Mi avvicinai. Lui mi vide. Il suo sorriso svanì. Lo schiaffeggiai con forza.
«Sei un impostore!», gridai.
«Non so chi tu sia! Sei pazza!» replicò.
Mi rivolsi a Catherine: «Questo uomo non è chi dice di essere. È il mio ex. Mi ha truffata e lasciata con debiti. È un ladro!»
«È mia sorella che si sposa. Io lo conosco, è un uomo perbene. Ti chiedo di andartene», intervenne un uomo con distintivo. Era Peter Greenwood, il fratello di Catherine e capo della polizia locale.
Sconfitta, me ne andai. Ma dentro covavo un piano.
Mi venne in mente che Catherine una volta aveva parlato di Linda, la sorella anziana della nonna che non vedeva da anni.
Chiamai Carla, una truccatrice, e le chiesi di trasformarmi in una donna di 90 anni. In poco tempo, ero pronta. Ero Linda.

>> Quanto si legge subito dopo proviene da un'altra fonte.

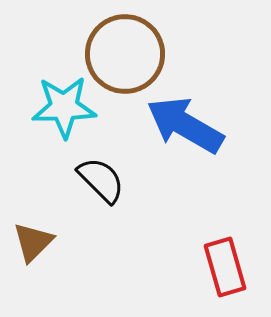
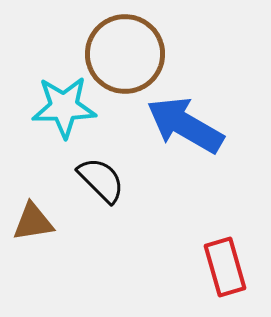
brown triangle: moved 20 px up; rotated 36 degrees clockwise
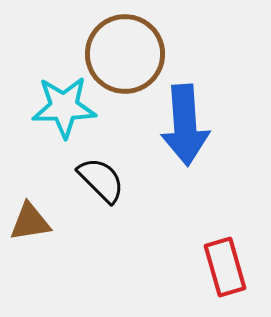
blue arrow: rotated 124 degrees counterclockwise
brown triangle: moved 3 px left
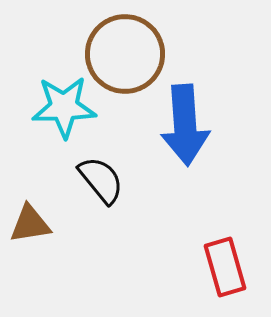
black semicircle: rotated 6 degrees clockwise
brown triangle: moved 2 px down
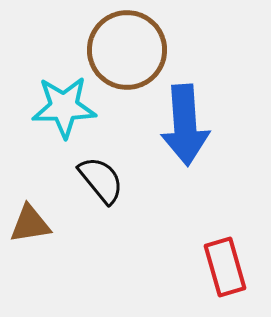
brown circle: moved 2 px right, 4 px up
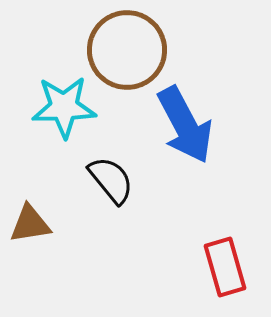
blue arrow: rotated 24 degrees counterclockwise
black semicircle: moved 10 px right
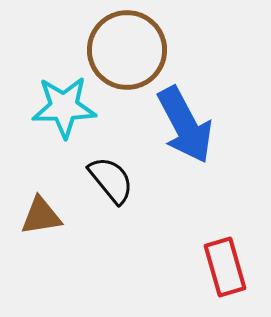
brown triangle: moved 11 px right, 8 px up
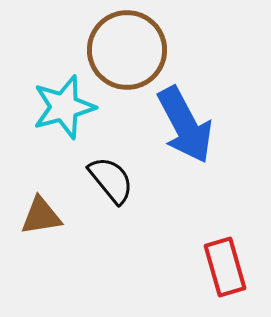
cyan star: rotated 14 degrees counterclockwise
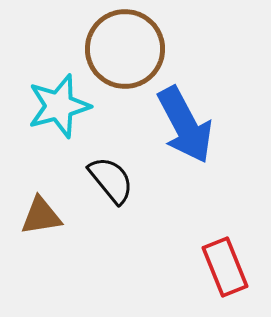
brown circle: moved 2 px left, 1 px up
cyan star: moved 5 px left, 1 px up
red rectangle: rotated 6 degrees counterclockwise
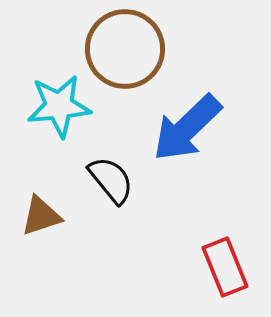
cyan star: rotated 10 degrees clockwise
blue arrow: moved 2 px right, 3 px down; rotated 74 degrees clockwise
brown triangle: rotated 9 degrees counterclockwise
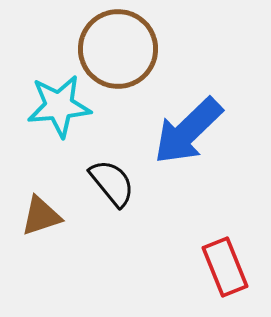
brown circle: moved 7 px left
blue arrow: moved 1 px right, 3 px down
black semicircle: moved 1 px right, 3 px down
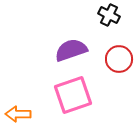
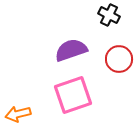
orange arrow: rotated 15 degrees counterclockwise
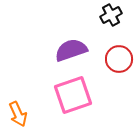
black cross: moved 2 px right; rotated 35 degrees clockwise
orange arrow: rotated 100 degrees counterclockwise
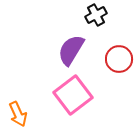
black cross: moved 15 px left
purple semicircle: rotated 40 degrees counterclockwise
pink square: rotated 18 degrees counterclockwise
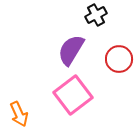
orange arrow: moved 1 px right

Mi avvicinai all’ingresso del ricevimento. «Sono Linda, credo di essere attesa», dissi con voce tremante.
Catherine venne a ricevermi. Mi abbracciò commossa.
«Nonna Linda… è incredibile! Come hai saputo del matrimonio?»
«Nonna Linda sa tutto!» risposi sorridendo.
All’interno, presi il microfono: «Buonasera a tutti. È un onore essere qui. Ho portato con me un dono prezioso: un diamante di famiglia, custodito per anni in banca. Vale circa 800.000 dollari. Catherine, lo affido a te.»
Due ore dopo, John fece la sua mossa. Si alzò con una scusa. Le luci si spensero.
Io lo attendevo dietro l’ingresso secondario, con una caraffa di vetro in mano. Quando passò, lo colpii con forza. Crollò, lasciando cadere il diamante finto.
Peter, che aveva assistito a tutto, si avvicinò: «Avevi ragione.»
Poco dopo, arrivò la polizia: John fu arrestato.